Tuesday, February 21, 2012

The Three Principles: Our Shared Humanity

The first time I heard Sydney Banks talk about the Three Principles nearly 26 years ago I was impacted. I began having insights that over the years have given me a quality of life that I had never imagined possible. I feel so blessed to have come across such a simple way to understand my life.  I am so grateful that it allowed me to develop deeply loving relationships with my wife and two children.  I can’t believe the career I have traveling the country to share with others this amazing gift.  And it is still mind-boggling that there is no end to learning how we all operate. As I sit here I am aware of the fact that whatever I think, I feel and experience.  This is true now in this moment, it has always been true, and will always be true.  And yet there have been, and continue to be, so many moments when I don’t realize this, and it seems like my feeling is caused by something or someone in the physical world. Yesterday as I was driving to town a car was tailgating me.
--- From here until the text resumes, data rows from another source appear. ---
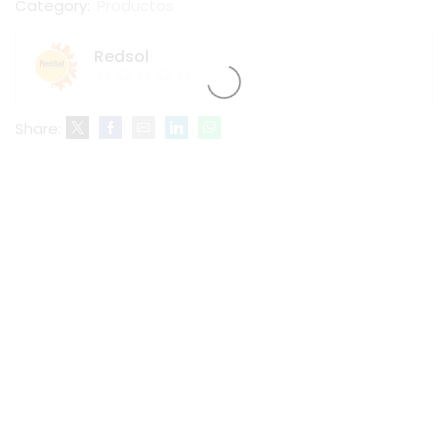
Category:
Productos
Redsol
Share: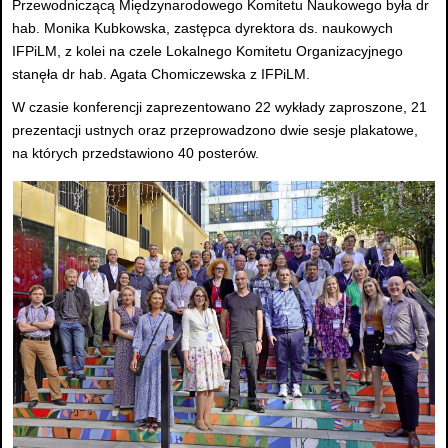
Przewodniczącą Międzynarodowego Komitetu Naukowego była dr
hab. Monika Kubkowska, zastępca dyrektora ds. naukowych
IFPiLM, z kolei na czele Lokalnego Komitetu Organizacyjnego
stanęła dr hab. Agata Chomiczewska z IFPiLM.
W czasie konferencji zaprezentowano 22 wykłady zaproszone, 21
prezentacji ustnych oraz przeprowadzono dwie sesje plakatowe,
na których przedstawiono 40 posterów.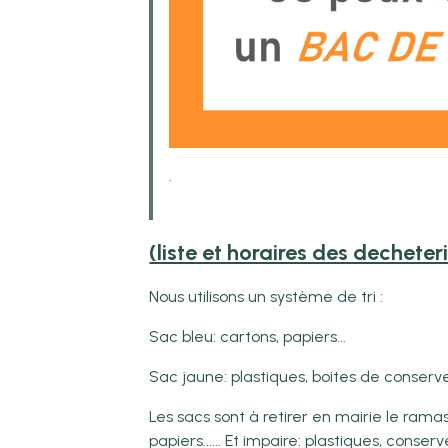
.
(liste et horaires des decheter
Nous utilisons un système de tri :
Sac bleu: cartons, papiers...
Sac jaune: plastiques, boites de conserves
Les sacs sont à retirer en mairie le ram
papiers...... Et impaire: plastiques, conser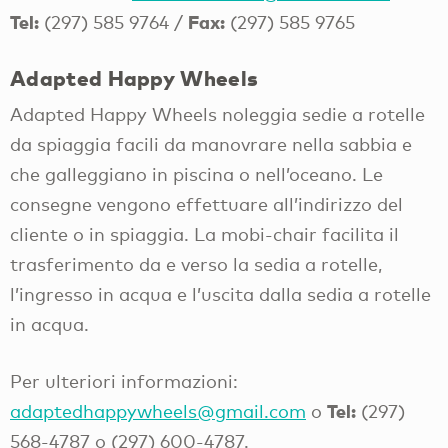
Tel:
Fax:
(297) 585 9764 /
(297) 585 9765
Adapted Happy Wheels
Adapted Happy Wheels noleggia sedie a rotelle
da spiaggia facili da manovrare nella sabbia e
che galleggiano in piscina o nell’oceano. Le
consegne vengono effettuare all’indirizzo del
cliente o in spiaggia. La mobi-chair facilita il
trasferimento da e verso la sedia a rotelle,
l’ingresso in acqua e l’uscita dalla sedia a rotelle
in acqua.
Per ulteriori informazioni:
Tel:
adaptedhappywheels@gmail.com
o
(297)
568-4787 o (297) 600-4787.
I got really annoyed with this driver.  I was sure that his inconsiderate and unsafe driving was making me annoyed.  Every thought I had about this driver seemed to be true.  And I seemed to be justified in feeling the way I was because of how he was driving.  Seeing the Principles is a slippery thing for all of us.  Sometimes we see feeling as thought and sometimes we don’t.  It’s easy for all of us to lose sight of the fact that it is always and only our thinking that is creating what we feel.  The Three Principles are not three really good ideas.  The Three Principles of Thought, Consciousness, and Mind create from the inside-out each moment of our thinking-feeling connection.   Mind is the ultimate source that is creating all of life.  Thought is creating our constant flow of thinking.  Consciousness is what brings our thinking alive and allows us to have a sensory experience of life.  The Principles are always operating in us.  At moments we realize this and at moments we don’t.  And that is ok.  It keeps us all humble about this.  It puts us all on the same playing field, new-comer and old-timer alike.  This is simply our humanity.

Thursday, February 16, 2012

Welcome to Three Principles Mentoring


Would you like to learn something that is simple, and yet, will help you understand the way every person's moment-to-moment feeling and experience is created?  And I do mean every single person on this planet.  Because how our experience is created is the same for everyone.  My hope is that as you reflect at this site your own understanding of how humans truly operate will deepen.  I will share with you my understanding of:


  • The Three Principles that are the foundation of the creation of all human experience.
  • Why understanding the true source of our feelings naturally reveals the present moment to us.
  • How this understanding creates a life of greater ease with our ever changing experiences.
  • How readily available to us is sensible and inspired thought to guide us in life.
  • Why it is that as our understanding of the Principles deepens we have richer and more meaningful relationships with others.


What is a Three Principle Mentor?  A Three Principle Mentor is someone who is a trusted guide to gently point you toward discovering for yourself the keys to how all human beings operate.


I look forward to sharing this adventure with you.